Retype the data below exactly, skipping pictures.

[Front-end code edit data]
========

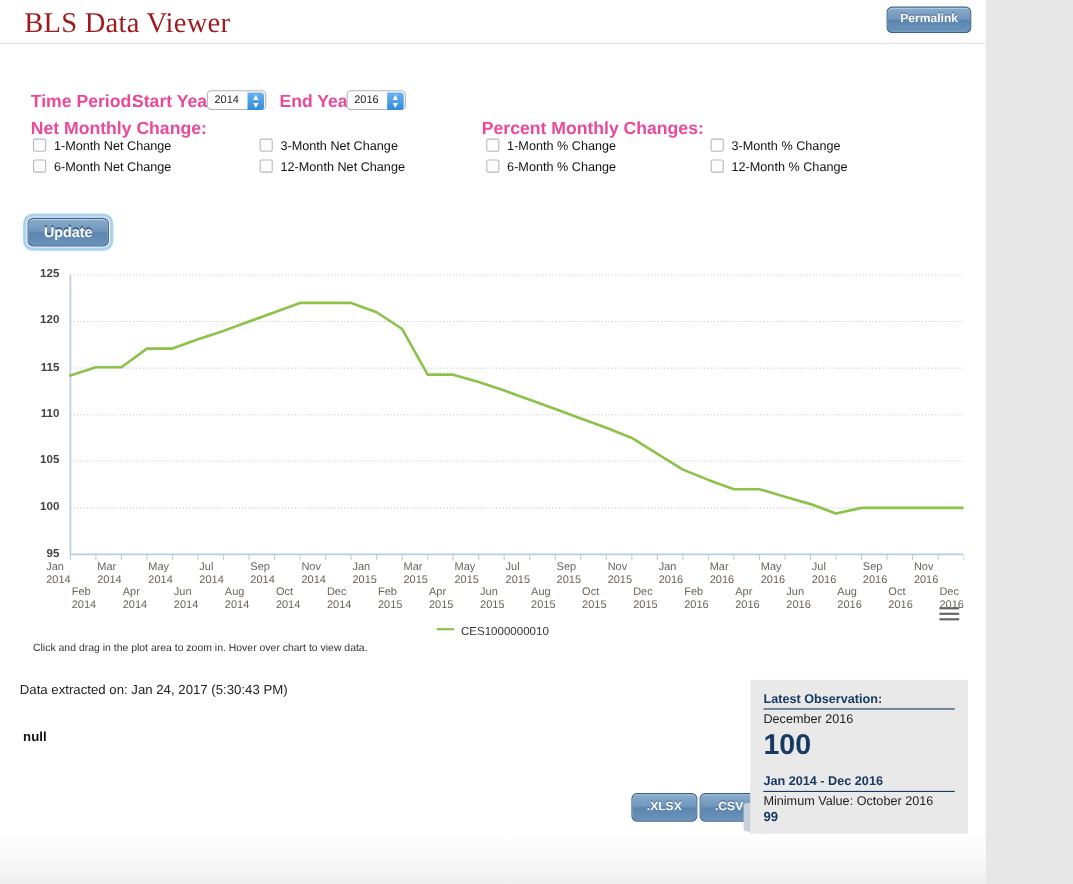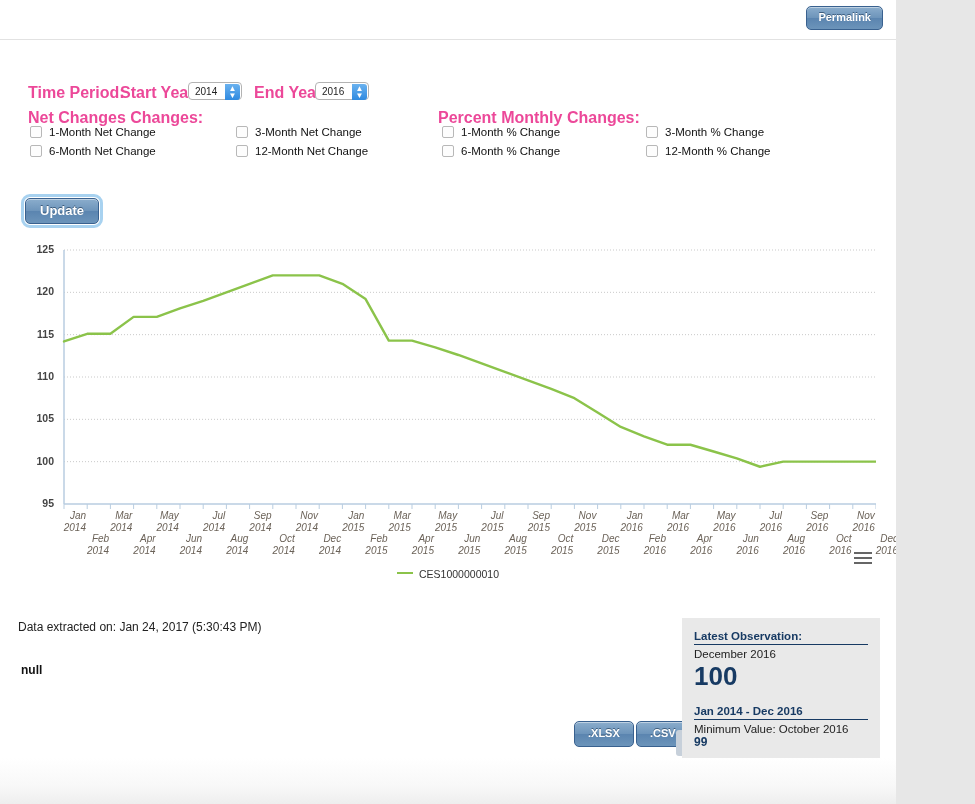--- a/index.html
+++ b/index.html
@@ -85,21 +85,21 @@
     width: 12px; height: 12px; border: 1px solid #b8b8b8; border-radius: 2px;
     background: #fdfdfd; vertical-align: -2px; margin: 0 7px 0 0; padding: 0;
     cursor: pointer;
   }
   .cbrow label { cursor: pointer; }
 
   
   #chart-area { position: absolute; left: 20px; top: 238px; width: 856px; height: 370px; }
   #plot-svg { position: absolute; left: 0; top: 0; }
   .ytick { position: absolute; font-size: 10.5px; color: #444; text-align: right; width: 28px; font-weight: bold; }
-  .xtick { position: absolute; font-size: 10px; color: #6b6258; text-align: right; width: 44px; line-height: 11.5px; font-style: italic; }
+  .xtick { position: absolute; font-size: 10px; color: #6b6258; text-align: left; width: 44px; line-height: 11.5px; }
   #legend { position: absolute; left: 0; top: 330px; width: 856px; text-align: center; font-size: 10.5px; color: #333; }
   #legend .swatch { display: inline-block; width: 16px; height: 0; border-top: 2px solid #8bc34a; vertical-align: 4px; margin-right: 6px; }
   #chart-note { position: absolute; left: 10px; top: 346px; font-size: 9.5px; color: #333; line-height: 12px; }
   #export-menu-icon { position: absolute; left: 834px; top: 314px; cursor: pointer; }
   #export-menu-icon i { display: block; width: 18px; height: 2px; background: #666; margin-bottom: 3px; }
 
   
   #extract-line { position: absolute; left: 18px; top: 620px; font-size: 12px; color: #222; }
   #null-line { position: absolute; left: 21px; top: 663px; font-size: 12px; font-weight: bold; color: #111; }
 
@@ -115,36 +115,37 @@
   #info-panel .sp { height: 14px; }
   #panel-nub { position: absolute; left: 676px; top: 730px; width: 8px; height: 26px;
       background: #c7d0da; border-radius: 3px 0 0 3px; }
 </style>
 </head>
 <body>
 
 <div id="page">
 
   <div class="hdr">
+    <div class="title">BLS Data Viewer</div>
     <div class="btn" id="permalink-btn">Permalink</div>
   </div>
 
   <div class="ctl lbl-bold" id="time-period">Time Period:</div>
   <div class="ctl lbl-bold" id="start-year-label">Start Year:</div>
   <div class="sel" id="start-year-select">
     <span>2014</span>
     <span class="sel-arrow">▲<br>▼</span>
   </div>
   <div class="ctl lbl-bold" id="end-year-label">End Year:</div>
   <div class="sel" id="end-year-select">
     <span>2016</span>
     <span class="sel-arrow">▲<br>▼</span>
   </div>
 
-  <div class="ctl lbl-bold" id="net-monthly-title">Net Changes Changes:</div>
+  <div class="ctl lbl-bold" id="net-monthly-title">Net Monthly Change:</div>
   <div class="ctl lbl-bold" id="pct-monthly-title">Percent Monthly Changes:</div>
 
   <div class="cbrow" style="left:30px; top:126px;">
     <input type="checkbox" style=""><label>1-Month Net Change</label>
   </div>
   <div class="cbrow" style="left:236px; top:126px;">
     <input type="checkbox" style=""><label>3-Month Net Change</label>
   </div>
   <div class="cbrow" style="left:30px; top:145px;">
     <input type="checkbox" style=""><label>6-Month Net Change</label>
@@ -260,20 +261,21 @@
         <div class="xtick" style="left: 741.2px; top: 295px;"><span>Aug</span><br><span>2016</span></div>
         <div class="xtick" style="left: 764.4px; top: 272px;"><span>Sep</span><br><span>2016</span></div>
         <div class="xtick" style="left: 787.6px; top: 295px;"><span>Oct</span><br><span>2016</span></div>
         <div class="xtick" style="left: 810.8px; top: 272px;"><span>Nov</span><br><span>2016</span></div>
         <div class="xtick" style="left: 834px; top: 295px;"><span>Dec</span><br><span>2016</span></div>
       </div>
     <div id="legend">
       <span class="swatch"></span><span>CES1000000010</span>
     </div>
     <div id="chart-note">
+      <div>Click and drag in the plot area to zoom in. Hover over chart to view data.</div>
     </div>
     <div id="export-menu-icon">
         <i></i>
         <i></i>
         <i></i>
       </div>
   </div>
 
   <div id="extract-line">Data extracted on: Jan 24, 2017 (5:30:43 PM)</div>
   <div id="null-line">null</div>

========

## [SOLUTION BELOW]
--- a/index.html
+++ b/index.html
@@ -85,21 +85,21 @@
     width: 12px; height: 12px; border: 1px solid #b8b8b8; border-radius: 2px;
     background: #fdfdfd; vertical-align: -2px; margin: 0 7px 0 0; padding: 0;
     cursor: pointer;
   }
   .cbrow label { cursor: pointer; }
 
   
   #chart-area { position: absolute; left: 20px; top: 238px; width: 856px; height: 370px; }
   #plot-svg { position: absolute; left: 0; top: 0; }
   .ytick { position: absolute; font-size: 10.5px; color: #444; text-align: right; width: 28px; font-weight: bold; }
-  .xtick { position: absolute; font-size: 10px; color: #6b6258; text-align: right; width: 44px; line-height: 11.5px; font-style: italic; }
+  .xtick { position: absolute; font-size: 10px; color: #6b6258; text-align: left; width: 44px; line-height: 11.5px; }
   #legend { position: absolute; left: 0; top: 330px; width: 856px; text-align: center; font-size: 10.5px; color: #333; }
   #legend .swatch { display: inline-block; width: 16px; height: 0; border-top: 2px solid #8bc34a; vertical-align: 4px; margin-right: 6px; }
   #chart-note { position: absolute; left: 10px; top: 346px; font-size: 9.5px; color: #333; line-height: 12px; }
   #export-menu-icon { position: absolute; left: 834px; top: 314px; cursor: pointer; }
   #export-menu-icon i { display: block; width: 18px; height: 2px; background: #666; margin-bottom: 3px; }
 
   
   #extract-line { position: absolute; left: 18px; top: 620px; font-size: 12px; color: #222; }
   #null-line { position: absolute; left: 21px; top: 663px; font-size: 12px; font-weight: bold; color: #111; }
 
@@ -115,36 +115,37 @@
   #info-panel .sp { height: 14px; }
   #panel-nub { position: absolute; left: 676px; top: 730px; width: 8px; height: 26px;
       background: #c7d0da; border-radius: 3px 0 0 3px; }
 </style>
 </head>
 <body>
 
 <div id="page">
 
   <div class="hdr">
+    <div class="title">BLS Data Viewer</div>
     <div class="btn" id="permalink-btn">Permalink</div>
   </div>
 
   <div class="ctl lbl-bold" id="time-period">Time Period:</div>
   <div class="ctl lbl-bold" id="start-year-label">Start Year:</div>
   <div class="sel" id="start-year-select">
     <span>2014</span>
     <span class="sel-arrow">▲<br>▼</span>
   </div>
   <div class="ctl lbl-bold" id="end-year-label">End Year:</div>
   <div class="sel" id="end-year-select">
     <span>2016</span>
     <span class="sel-arrow">▲<br>▼</span>
   </div>
 
-  <div class="ctl lbl-bold" id="net-monthly-title">Net Changes Changes:</div>
+  <div class="ctl lbl-bold" id="net-monthly-title">Net Monthly Change:</div>
   <div class="ctl lbl-bold" id="pct-monthly-title">Percent Monthly Changes:</div>
 
   <div class="cbrow" style="left:30px; top:126px;">
     <input type="checkbox" style=""><label>1-Month Net Change</label>
   </div>
   <div class="cbrow" style="left:236px; top:126px;">
     <input type="checkbox" style=""><label>3-Month Net Change</label>
   </div>
   <div class="cbrow" style="left:30px; top:145px;">
     <input type="checkbox" style=""><label>6-Month Net Change</label>
@@ -260,20 +261,21 @@
         <div class="xtick" style="left: 741.2px; top: 295px;"><span>Aug</span><br><span>2016</span></div>
         <div class="xtick" style="left: 764.4px; top: 272px;"><span>Sep</span><br><span>2016</span></div>
         <div class="xtick" style="left: 787.6px; top: 295px;"><span>Oct</span><br><span>2016</span></div>
         <div class="xtick" style="left: 810.8px; top: 272px;"><span>Nov</span><br><span>2016</span></div>
         <div class="xtick" style="left: 834px; top: 295px;"><span>Dec</span><br><span>2016</span></div>
       </div>
     <div id="legend">
       <span class="swatch"></span><span>CES1000000010</span>
     </div>
     <div id="chart-note">
+      <div>Click and drag in the plot area to zoom in. Hover over chart to view data.</div>
     </div>
     <div id="export-menu-icon">
         <i></i>
         <i></i>
         <i></i>
       </div>
   </div>
 
   <div id="extract-line">Data extracted on: Jan 24, 2017 (5:30:43 PM)</div>
   <div id="null-line">null</div>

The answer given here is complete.